Successful Aging: What does the job market look like for older Americans?
Q. I understand the employment rate for those in my age bracket – the 55 and older — is just 2.7 percent compared to 3.7 percent for the overall population. That sounds like good news. Does that mean I should have a good chance of finding a job at age 62? I was previously a manager in the foodservice industry. E.S.
I wish it were that easy. Here’s a little about that statistic for the 55 and older. The usual employment rate from the Bureau of Labor Statistics is missing an important population. That is the discouraged worker. That’s the worker who has been looking for a job, cannot find one, becomes discouraged and drops out of the labor force. The good news is that in July 2019, 40.5 percent of those 55 and older were working. However, statistics will not guarantee employment.
Consider the following:
Ageism: Age discrimination in the workplace is alive and well. According to a 2018 AARP Survey of older adults, 61 percent of workers say that they have seen or experienced age discrimination in the workplace. Among those respondents who were unemployed, almost three quarters said they had encountered age discrimination. The survey also found that women were more likely than men to have faced age bias in employment. Furthermore, the Equal Employment Opportunity Commission reports that one out of five complaints filed is for age discrimination.
Training: The number of jobs that require cognitive skills is increasing, growing from about one-quarter to one-third during the past 35 years. These include skills for reasoning, thinking, problem-solving and finding innovative solutions. That’s good news since age-related cognitive skills typically don’t significantly diminish until later age. The physical declines such as strength and reaction time typically occur at a faster rate. We may not have 80- year old adults climbing telephone poles while it is not unusual to having CEOs and even presidents well into their 70s.
Labor shortages in California: Here are the top five occupations most at risk of labor shortages between 2017 and 2020: Health diagnosing and treatment of patients; computer occupations; sales representatives; advertising, public relations and marketing specialists; and engineers. These shortages are similar to national trends; instead of a shortage of engineers, there is a shortage of motor vehicle operators (drivers).

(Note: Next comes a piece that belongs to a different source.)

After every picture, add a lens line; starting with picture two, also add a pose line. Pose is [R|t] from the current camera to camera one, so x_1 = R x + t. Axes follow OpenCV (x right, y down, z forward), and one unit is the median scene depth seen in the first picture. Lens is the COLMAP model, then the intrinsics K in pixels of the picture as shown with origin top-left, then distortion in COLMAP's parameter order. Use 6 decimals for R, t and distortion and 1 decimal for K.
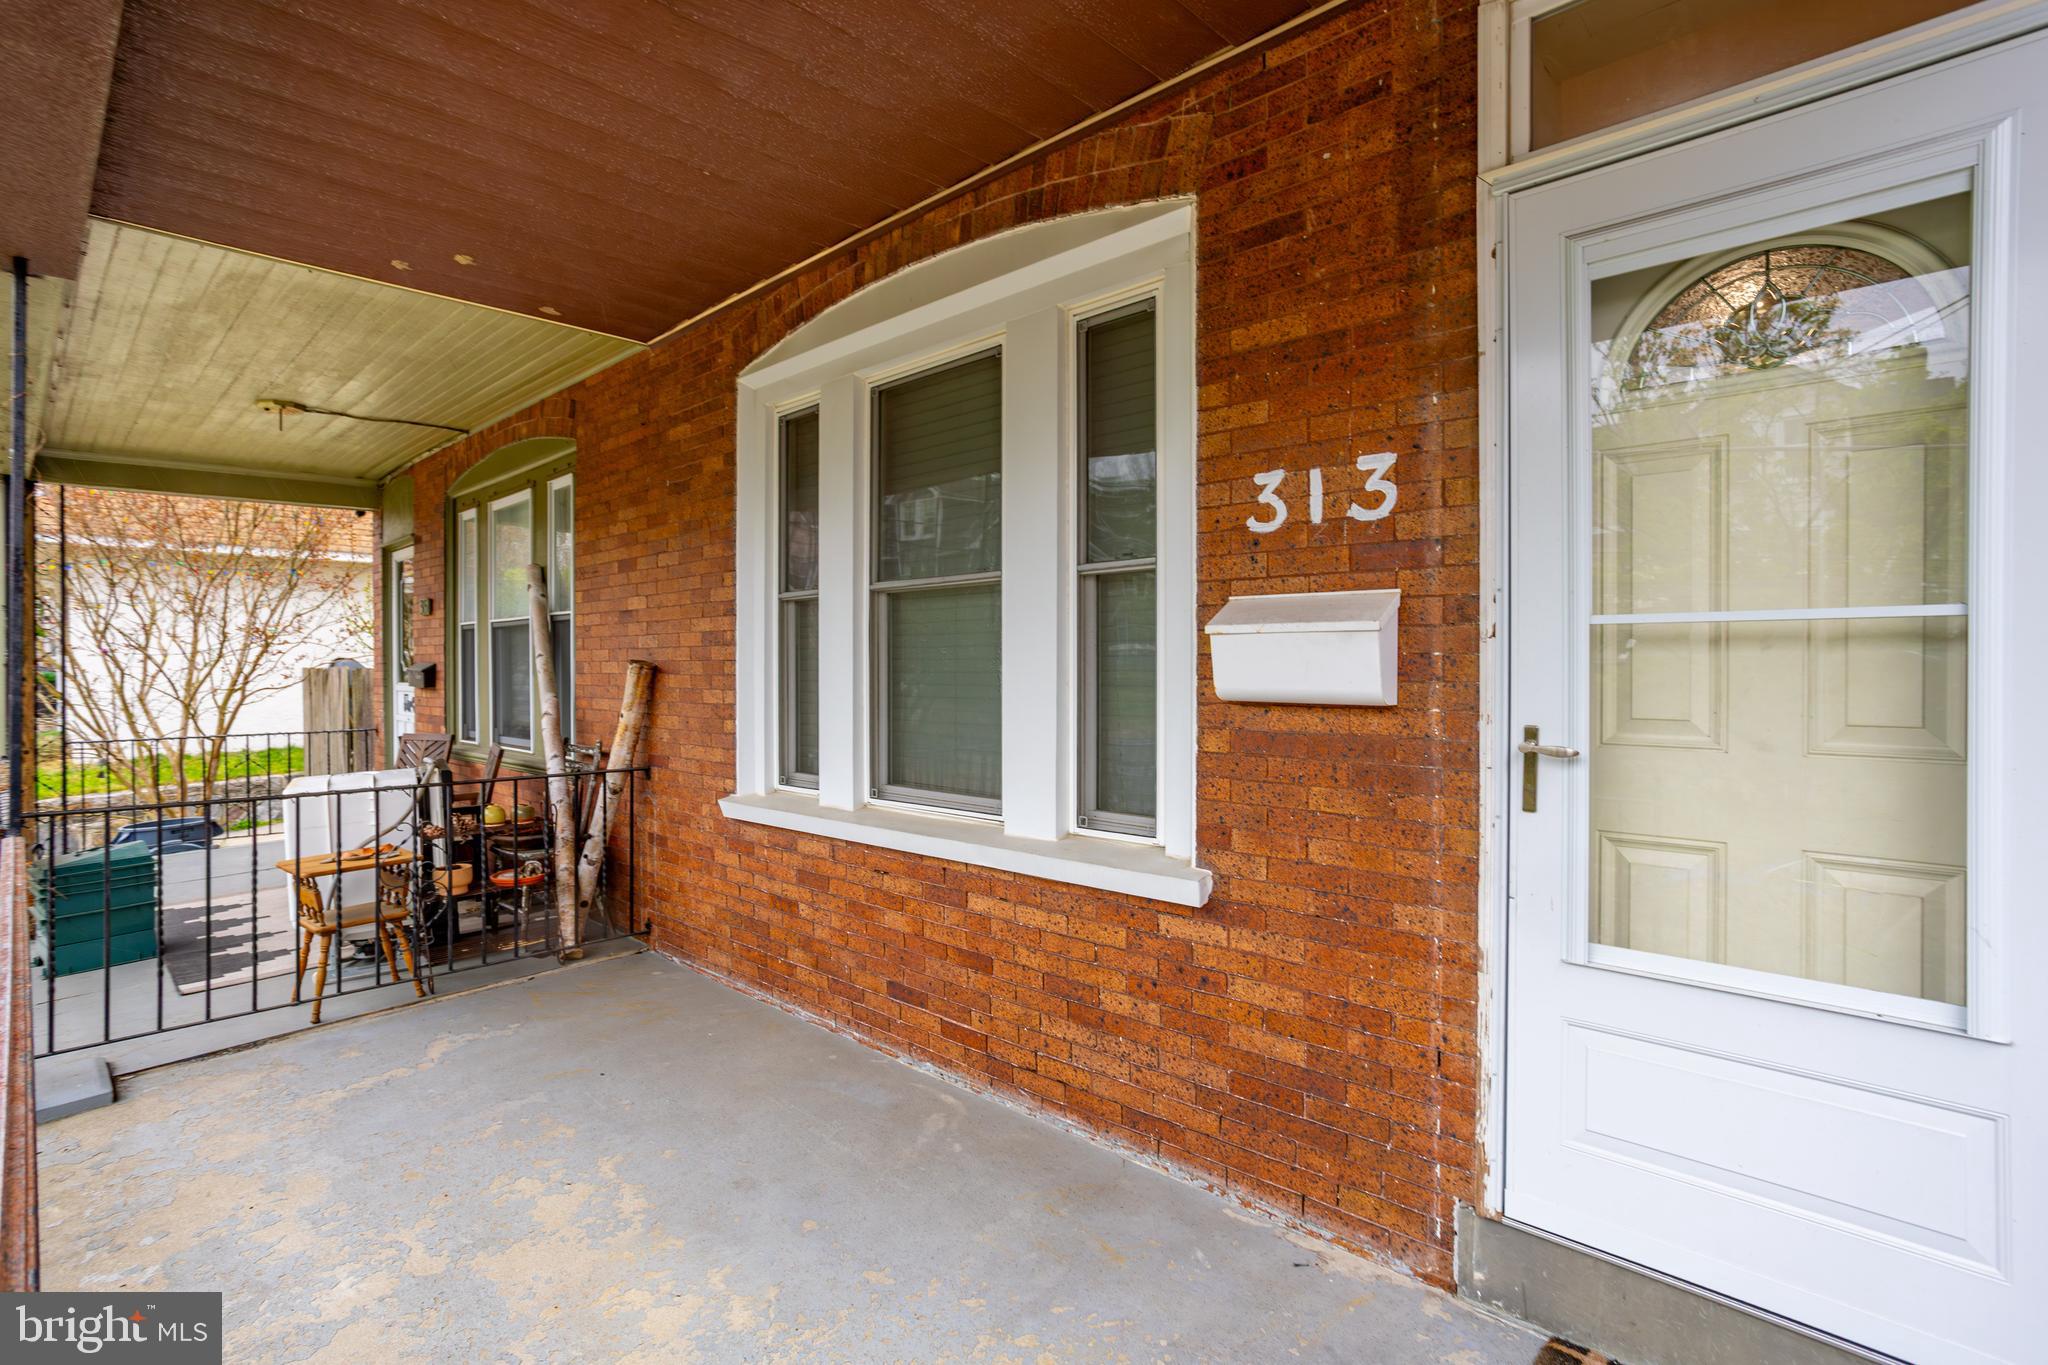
lens RADIAL K [[989.6, 0, 1022.0], [0, 989.6, 673.6], [0, 0, 1]] dist [-0.057798, 0.038234]
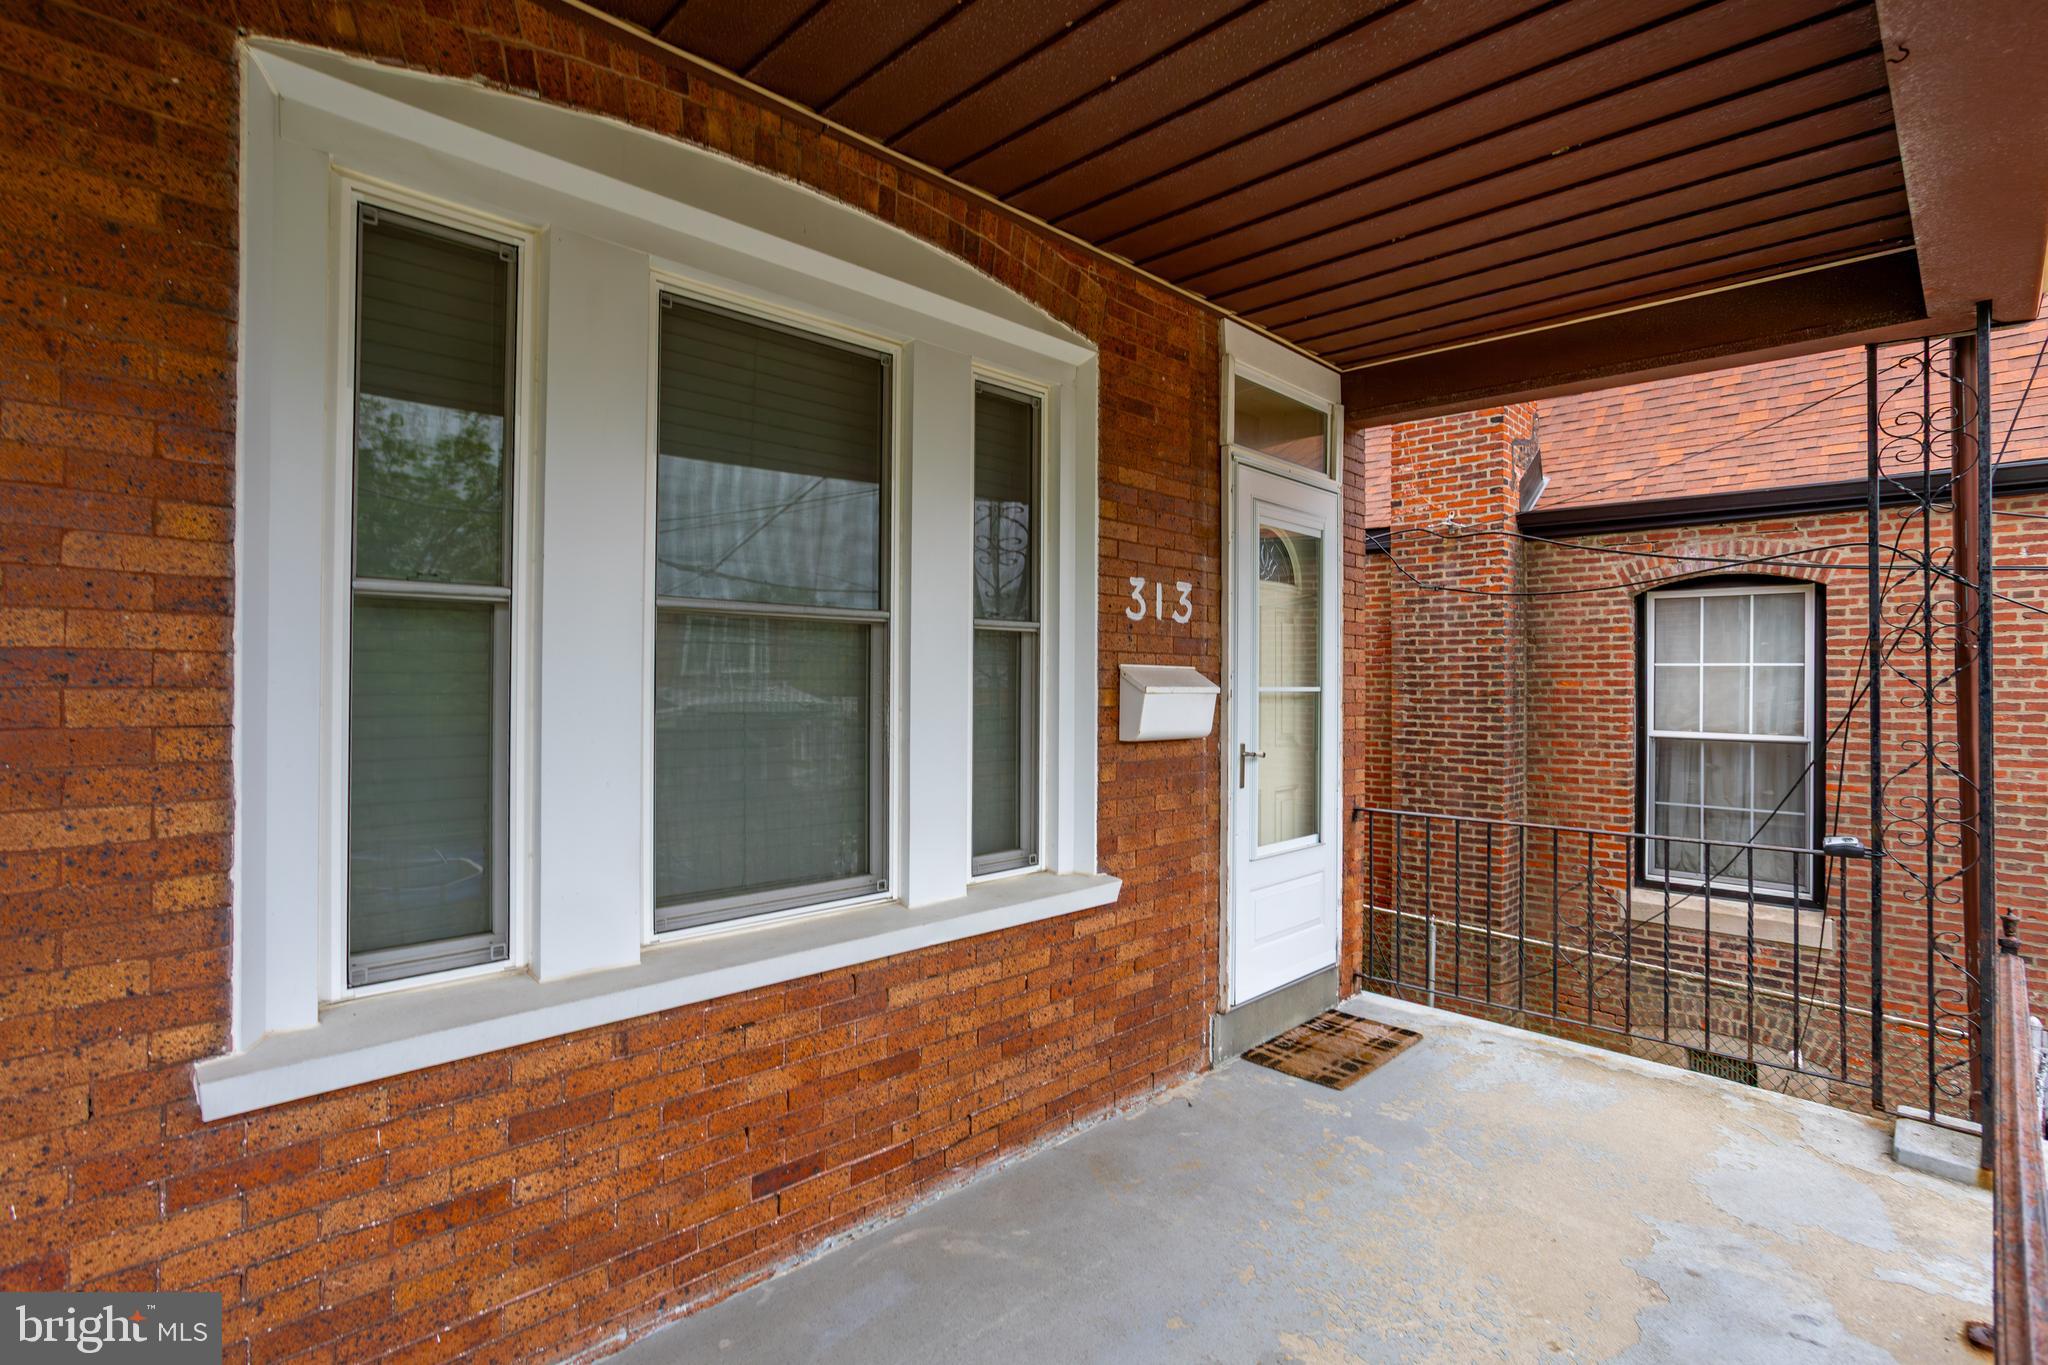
lens RADIAL K [[989.6, 0, 1022.0], [0, 989.6, 673.6], [0, 0, 1]] dist [-0.057798, 0.038234]
pose [[0.024774, 0.008724, 0.999655, -1.070616], [-0.000705, 0.999962, -0.008709, -0.049803], [-0.999693, -0.000489, 0.024780, 1.032269]]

Companies hiring older workers: AARP has signed up 1,000 employers who pledge to promote equal opportunity for all workers, regardless of age. That includes older workers. Companies that have taken this pledge include CVS Caremark, ACE Hardware, H&R Block and AT&T. For more employers hiring older workers, go to https://www.glassdoor.com/blog/companies-hiring-over-50/.
So, what to do? Here are a few key tips for your job search. Consider the book “Great Jobs for Everyone 50+: Finding Work That Keeps You Happy and Healthy…and Pays the Bills” by Kerry Hannon. It provides a valuable guide to all phases of the job search.
Hannon quotes four basic tips for a job search suggested by Laurie McCann, AARP Foundation senior litigation attorney.
Stay on top of your game: That means keeping up with technology and your field. Hannon adds the importance of being physically fit and looking and dressing the part.
Prepare for age-related questions: A potential employer may say you are over-qualified. You need an answer for that. Show your interest.
Explain that age doesn’t matter to you: That is, if the subject comes up. Emphasize your ability to work with younger workers and look forward to reciprocal learning relationships with them.
Don’t hide your age: Under federal law, an employer cannot ask your age. Never lie.
Here are a few more: Learn how to use social media such as LinkedIn, Facebook and Twitter. Be comfortable with computers, basic software programs, e-mail, texting and mobile technology. Be able to create an effective resume and conduct a successful interview. Network and let others know you are looking for a position. Consult some job search websites for the 50 and older group such as https://www.workforce50.com/ or http://www.seniorjobbank.org/. Consider having a website or blog to demonstrate you are tech-savvy. And don’t forget to have a professional email address with your first and last name.
E.S., This sounds like a lot of work, and it probably is. Your effort will pay off. The statistics look good for opportunities – but they are only statistics. Best wishes on your search…and adventure.